Task prompt
Work out how many lines in the listing below include the word "intermédiaires"; answer with the number alone.

Supplied entries
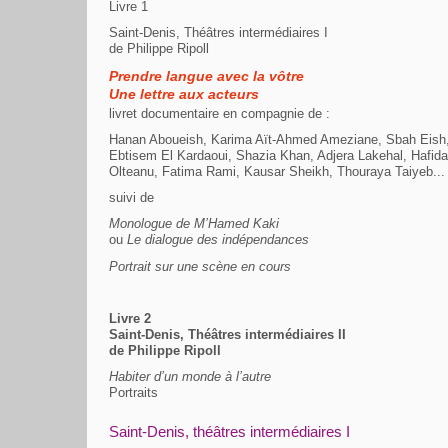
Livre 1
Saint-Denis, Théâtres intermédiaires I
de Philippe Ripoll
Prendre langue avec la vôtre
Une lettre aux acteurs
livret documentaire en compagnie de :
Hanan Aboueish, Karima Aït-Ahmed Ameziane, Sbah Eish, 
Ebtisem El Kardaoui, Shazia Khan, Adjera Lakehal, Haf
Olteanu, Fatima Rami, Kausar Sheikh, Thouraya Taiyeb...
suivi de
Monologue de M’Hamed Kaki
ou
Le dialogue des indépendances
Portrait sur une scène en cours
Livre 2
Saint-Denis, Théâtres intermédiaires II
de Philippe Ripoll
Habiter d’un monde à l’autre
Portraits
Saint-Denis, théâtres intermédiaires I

* * *

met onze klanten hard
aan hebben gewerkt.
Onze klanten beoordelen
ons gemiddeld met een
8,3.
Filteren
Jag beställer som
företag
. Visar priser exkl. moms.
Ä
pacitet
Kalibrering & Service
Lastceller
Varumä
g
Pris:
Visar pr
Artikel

Task answer
3